Apasionado!~俺様社長様の甘い誘惑~
ベッドから飛び降り朝食の支度を。
スーツに着替えた社長とスエットを着た私が朝食を一緒に食べてるって…何か変!
「社長」
「……」
「大変お世話になりました。私、帰ります」
「駄目だ」
「……」
「此処に居ろ」
「そ、そんなぁ、いつまでも迷惑かけるわけにもいかないですし、私の家も気になります。着替えの事もあるし…それに今日、兄が来てくれるって言ってましたし。
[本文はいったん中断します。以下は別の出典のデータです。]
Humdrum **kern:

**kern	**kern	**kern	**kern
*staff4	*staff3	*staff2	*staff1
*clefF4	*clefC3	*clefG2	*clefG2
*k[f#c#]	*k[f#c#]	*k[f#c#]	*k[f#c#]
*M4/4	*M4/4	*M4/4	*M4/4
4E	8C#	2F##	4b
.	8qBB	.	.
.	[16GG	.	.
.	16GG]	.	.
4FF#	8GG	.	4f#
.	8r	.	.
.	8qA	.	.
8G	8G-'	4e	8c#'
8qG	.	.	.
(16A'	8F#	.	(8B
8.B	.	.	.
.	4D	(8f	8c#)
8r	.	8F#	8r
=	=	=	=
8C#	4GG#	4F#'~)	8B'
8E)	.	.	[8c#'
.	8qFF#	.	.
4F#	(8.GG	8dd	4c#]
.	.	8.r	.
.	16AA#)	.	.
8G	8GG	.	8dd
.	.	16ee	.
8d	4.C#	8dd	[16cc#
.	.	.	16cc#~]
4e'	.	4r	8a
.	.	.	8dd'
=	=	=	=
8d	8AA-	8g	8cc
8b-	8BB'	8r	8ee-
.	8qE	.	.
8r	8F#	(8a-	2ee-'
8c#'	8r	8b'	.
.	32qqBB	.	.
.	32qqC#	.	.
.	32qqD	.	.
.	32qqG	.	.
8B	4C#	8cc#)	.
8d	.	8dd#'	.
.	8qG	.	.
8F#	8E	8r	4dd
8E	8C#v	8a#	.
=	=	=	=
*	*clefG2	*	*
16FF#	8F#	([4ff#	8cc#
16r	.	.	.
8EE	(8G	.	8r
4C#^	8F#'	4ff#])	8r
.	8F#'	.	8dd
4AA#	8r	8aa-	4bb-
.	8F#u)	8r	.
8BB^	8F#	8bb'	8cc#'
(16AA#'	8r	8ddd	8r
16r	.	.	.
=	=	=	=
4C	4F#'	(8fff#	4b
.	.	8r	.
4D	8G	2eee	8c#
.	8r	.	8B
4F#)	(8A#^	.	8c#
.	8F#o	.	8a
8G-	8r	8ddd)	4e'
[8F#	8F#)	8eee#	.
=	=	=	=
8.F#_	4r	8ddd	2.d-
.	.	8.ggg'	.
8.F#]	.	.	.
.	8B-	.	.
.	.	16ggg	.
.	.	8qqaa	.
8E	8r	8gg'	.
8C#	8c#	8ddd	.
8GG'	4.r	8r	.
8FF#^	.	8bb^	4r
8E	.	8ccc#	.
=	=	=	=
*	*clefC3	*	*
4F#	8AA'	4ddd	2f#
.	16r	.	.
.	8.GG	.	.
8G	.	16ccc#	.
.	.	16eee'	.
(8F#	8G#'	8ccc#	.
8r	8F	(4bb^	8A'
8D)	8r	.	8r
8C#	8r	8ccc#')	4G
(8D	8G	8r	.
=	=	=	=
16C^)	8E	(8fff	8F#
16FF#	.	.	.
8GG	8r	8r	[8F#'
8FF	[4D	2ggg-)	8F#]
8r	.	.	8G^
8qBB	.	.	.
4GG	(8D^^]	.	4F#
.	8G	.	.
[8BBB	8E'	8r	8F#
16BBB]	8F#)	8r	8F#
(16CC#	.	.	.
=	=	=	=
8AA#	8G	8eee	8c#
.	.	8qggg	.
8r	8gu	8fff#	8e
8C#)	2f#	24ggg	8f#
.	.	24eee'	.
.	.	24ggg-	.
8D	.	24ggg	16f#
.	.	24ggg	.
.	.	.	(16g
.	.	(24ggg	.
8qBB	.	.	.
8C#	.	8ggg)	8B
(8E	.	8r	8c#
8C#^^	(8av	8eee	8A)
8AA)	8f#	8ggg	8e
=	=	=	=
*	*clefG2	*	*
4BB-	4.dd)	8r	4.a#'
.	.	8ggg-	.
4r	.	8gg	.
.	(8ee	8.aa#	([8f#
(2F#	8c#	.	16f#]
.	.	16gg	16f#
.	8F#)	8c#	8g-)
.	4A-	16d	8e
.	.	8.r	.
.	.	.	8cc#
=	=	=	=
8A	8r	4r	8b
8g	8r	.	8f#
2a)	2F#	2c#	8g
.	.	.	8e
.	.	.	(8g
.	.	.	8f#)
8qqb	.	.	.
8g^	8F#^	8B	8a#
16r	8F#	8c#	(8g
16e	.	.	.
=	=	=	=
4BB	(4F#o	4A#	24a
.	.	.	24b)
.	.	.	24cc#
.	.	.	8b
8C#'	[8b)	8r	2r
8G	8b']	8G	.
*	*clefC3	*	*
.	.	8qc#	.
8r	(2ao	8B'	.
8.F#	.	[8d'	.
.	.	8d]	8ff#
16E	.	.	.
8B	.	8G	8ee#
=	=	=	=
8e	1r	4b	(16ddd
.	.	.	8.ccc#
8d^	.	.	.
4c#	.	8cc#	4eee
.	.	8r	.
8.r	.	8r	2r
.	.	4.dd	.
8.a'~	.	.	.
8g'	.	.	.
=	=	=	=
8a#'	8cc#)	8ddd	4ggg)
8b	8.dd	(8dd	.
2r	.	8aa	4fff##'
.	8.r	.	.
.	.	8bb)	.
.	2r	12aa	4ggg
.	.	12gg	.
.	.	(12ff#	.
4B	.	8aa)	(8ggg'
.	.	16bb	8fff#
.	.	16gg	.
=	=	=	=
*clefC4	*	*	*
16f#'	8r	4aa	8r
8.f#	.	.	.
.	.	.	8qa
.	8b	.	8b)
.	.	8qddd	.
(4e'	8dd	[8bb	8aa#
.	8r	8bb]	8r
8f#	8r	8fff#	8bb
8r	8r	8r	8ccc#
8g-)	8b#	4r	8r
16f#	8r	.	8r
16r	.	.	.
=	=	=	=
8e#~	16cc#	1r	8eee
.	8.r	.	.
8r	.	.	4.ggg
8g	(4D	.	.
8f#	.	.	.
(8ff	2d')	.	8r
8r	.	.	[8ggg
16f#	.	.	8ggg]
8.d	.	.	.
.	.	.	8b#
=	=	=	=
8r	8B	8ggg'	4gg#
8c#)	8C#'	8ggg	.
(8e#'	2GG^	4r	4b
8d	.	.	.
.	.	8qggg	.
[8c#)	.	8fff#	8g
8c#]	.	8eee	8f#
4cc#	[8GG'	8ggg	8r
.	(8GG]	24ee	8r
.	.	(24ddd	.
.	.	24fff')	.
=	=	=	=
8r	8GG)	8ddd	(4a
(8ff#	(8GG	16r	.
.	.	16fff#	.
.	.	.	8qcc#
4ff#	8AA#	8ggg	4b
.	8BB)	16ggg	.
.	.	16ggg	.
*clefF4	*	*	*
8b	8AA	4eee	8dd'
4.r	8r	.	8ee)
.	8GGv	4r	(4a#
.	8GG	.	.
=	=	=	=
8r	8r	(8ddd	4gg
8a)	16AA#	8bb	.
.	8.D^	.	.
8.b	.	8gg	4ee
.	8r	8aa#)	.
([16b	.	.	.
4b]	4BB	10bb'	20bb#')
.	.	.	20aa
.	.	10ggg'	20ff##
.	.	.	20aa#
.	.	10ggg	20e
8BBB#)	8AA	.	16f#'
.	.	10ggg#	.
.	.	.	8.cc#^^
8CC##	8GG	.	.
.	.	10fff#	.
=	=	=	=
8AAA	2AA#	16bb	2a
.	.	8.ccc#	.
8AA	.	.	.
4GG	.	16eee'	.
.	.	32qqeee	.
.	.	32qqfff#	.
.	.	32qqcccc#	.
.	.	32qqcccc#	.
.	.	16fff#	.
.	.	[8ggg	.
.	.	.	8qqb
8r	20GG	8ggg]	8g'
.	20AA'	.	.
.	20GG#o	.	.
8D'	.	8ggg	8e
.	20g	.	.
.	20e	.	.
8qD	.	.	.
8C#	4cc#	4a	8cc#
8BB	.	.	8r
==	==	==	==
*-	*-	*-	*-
もし、具合悪くなったら兄の家に行きますので大丈夫です」
社長の片眉が…上がった。
「兄貴…今日は夜勤じゃねえのか?」
「……」
「ん?」
「今日は…夜勤です」
ばれてる。
「なら此処に居ろ」
「着替え…」
「スエットでいいだろ。外に出かけるわけじゃないし」
「でも、昼に兄が来ます!」
「……」
「一応診察してくれるって言ってましたし」
「仕方ないな。出社前にお前の家に送る」
帰れるんだ。
「あ、ありがとうございます」
「嬉しそうに言うな。ただし、晩、仕事終わったら迎えに行く」
「…はぁ?」
「夜勤の兄貴の所に行けないだろ」
「一人で大丈夫です。もう治ってますから」
「水曜にそう言ってぶり返したのは誰だ?」
「……」
「ちょうどいい。荷物纏めとけ。週末も此処で過ごすんだ」
週末?
私が此処で?
「な、何でですか?」
「今は時間がない。晩にお前の話しを聞いてやるから」
頭が痛くなってきた。
――
―
車で送ってもらい
「9時過ぎになるが荷物纏めとけよ。晩飯はいらん」
「……」
私が反論する間もなく車で走り去って行った。